Exercise objective:
Reproduce the passage on coordinate-free physics word for word, starting at "If one can't" and ending at "stems from ignorance.".

Text shown:
If one can't find an obvious cause (and so far we haven't), then the assumption that space "has to be ordered like it is" is not natural and all the theory that we build on that assumption is built on a kludge that stems from ignorance.

"Why do we need coordinate free in the first place?"... well, it's not clear that we do. Just because we have been using them, and with quite some success, doesn't mean that they were necessary. It only means that they were convenient for the description of the macroscopic world. That convenience does, unfortunately, stop once we are dealing with quantum theory. Integrating over all possible momentum states in QFT is an incredibly expensive and messy operation that leads to a number of trivial and not so trivial divergences that we have to fight all the time. There are a few hints from nature and theory that it may actually be a fools errand to look at nature in this highly ordered way and that trying to order microscopically causes more problems than it solves. You can listen to Nima Arkani Hamed here giving a very eloquent elaboration of the technical (not just philosophical) problems with our obsession with space-time coordinates: https://www.youtube.com/watch?v=sU0YaAVtjzE. The talk is much better in the beginning when he lays out the problems with coordinate based reasoning and then it descends into the unsolved problem of how to overcome it. If anything, this talk is a wonderful insight into the creative chaos of modern physics theory.

Recorded data:
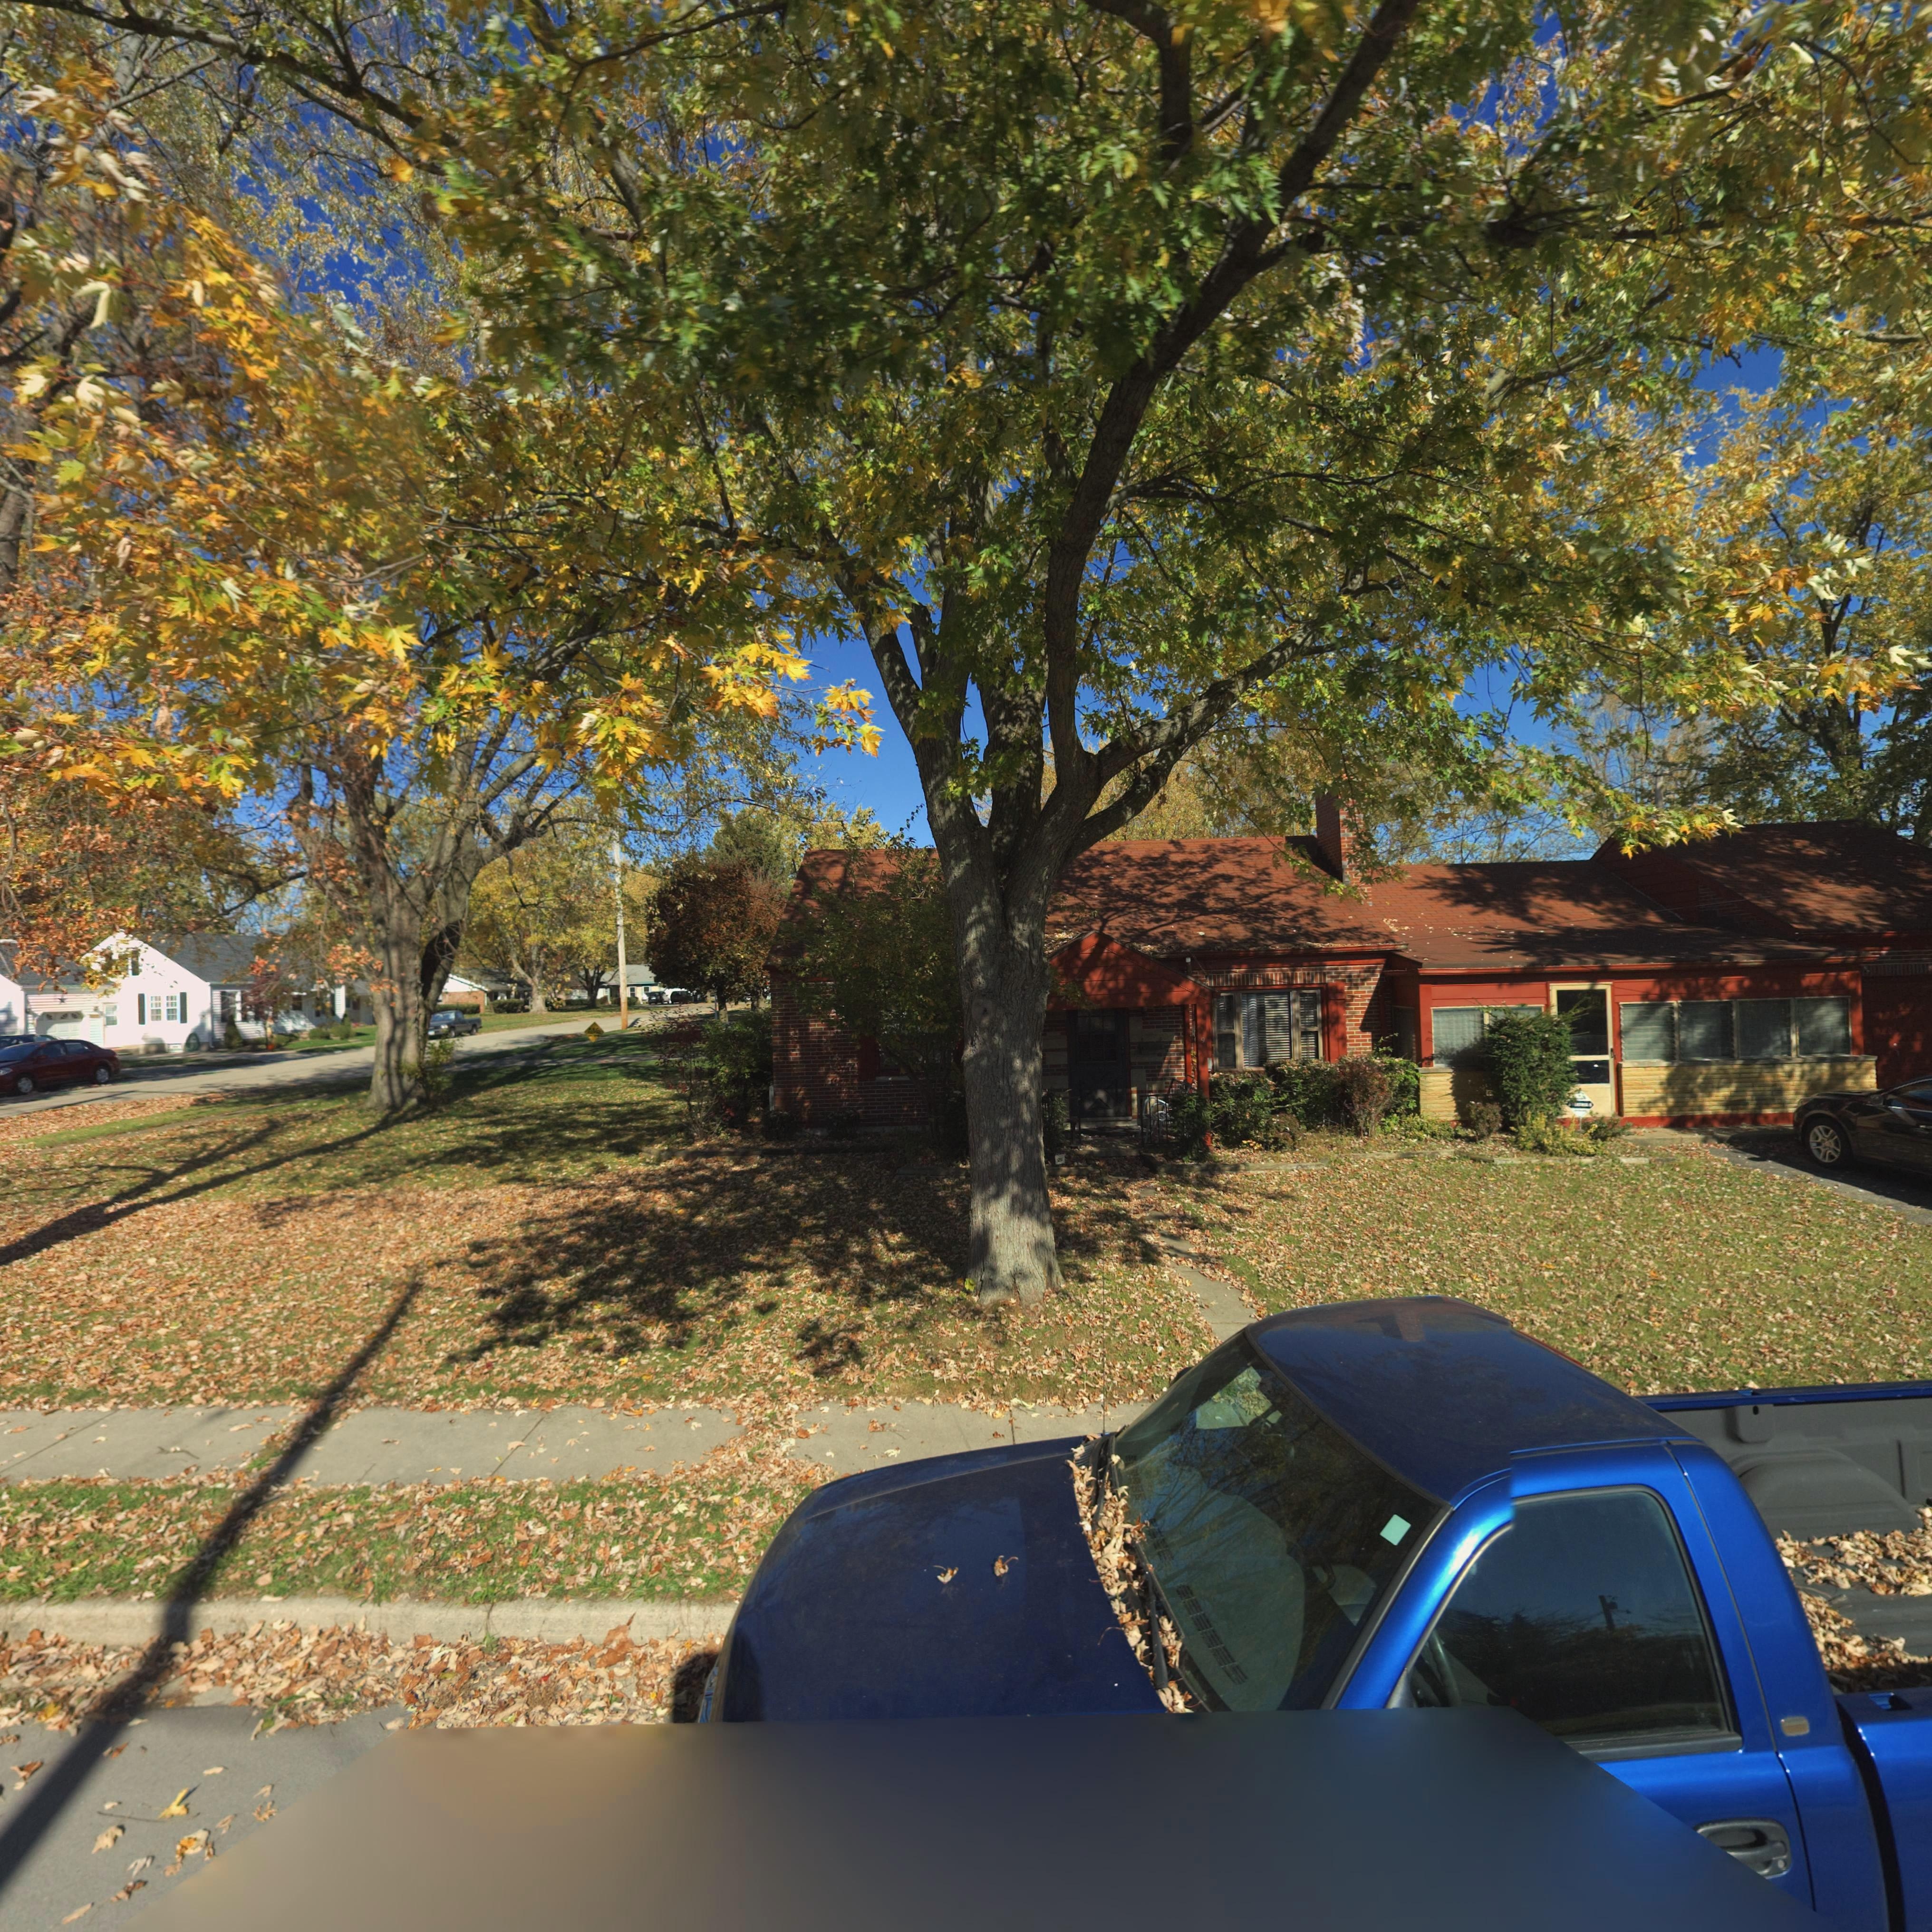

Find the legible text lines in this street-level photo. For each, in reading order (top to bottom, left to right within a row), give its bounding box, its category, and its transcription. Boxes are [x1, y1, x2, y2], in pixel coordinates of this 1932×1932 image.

Full solution:
If one can't find an obvious cause (and so far we haven't), then the assumption that space "has to be ordered like it is" is not natural and all the theory that we build on that assumption is built on a kludge that stems from ignorance.